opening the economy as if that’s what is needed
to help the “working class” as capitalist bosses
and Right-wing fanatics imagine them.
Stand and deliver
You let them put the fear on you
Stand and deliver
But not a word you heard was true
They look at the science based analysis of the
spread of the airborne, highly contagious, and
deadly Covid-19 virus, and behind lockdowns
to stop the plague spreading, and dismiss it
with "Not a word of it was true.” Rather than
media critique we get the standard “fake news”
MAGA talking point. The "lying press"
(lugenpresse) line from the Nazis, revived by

■ ■ ■ ■

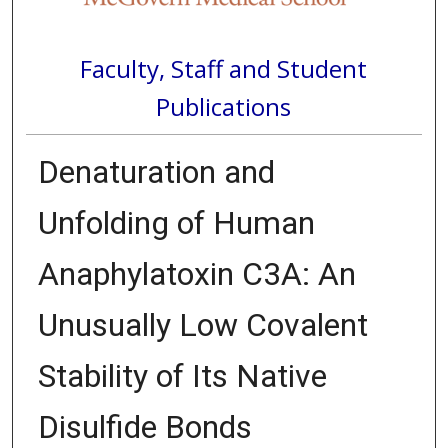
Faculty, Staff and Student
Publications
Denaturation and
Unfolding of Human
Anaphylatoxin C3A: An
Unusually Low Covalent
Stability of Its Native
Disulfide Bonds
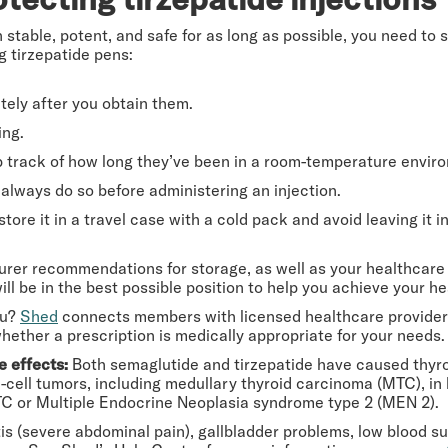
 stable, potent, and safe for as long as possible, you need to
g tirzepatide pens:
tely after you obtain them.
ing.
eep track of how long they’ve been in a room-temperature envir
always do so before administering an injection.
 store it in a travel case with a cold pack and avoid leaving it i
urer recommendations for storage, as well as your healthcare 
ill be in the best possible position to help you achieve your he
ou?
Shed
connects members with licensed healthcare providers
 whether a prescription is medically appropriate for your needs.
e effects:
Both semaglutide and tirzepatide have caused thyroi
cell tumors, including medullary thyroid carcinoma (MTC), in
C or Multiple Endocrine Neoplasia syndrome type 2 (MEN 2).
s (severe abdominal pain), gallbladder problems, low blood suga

■ ■ ■ ■

**WORK INSTRUCTIONS:** All that should be written out is the stretch of lines above between the one holding "always do so" and the one holding "s (severe abdominal", inclusive, exactly as given.

**COMPLETED EXERCISE:**
always do so before administering an injection.
 store it in a travel case with a cold pack and avoid leaving it i
urer recommendations for storage, as well as your healthcare 
ill be in the best possible position to help you achieve your he
ou?
Shed
connects members with licensed healthcare providers
 whether a prescription is medically appropriate for your needs.
e effects:
Both semaglutide and tirzepatide have caused thyroi
cell tumors, including medullary thyroid carcinoma (MTC), in
C or Multiple Endocrine Neoplasia syndrome type 2 (MEN 2).
s (severe abdominal pain), gallbladder problems, low blood suga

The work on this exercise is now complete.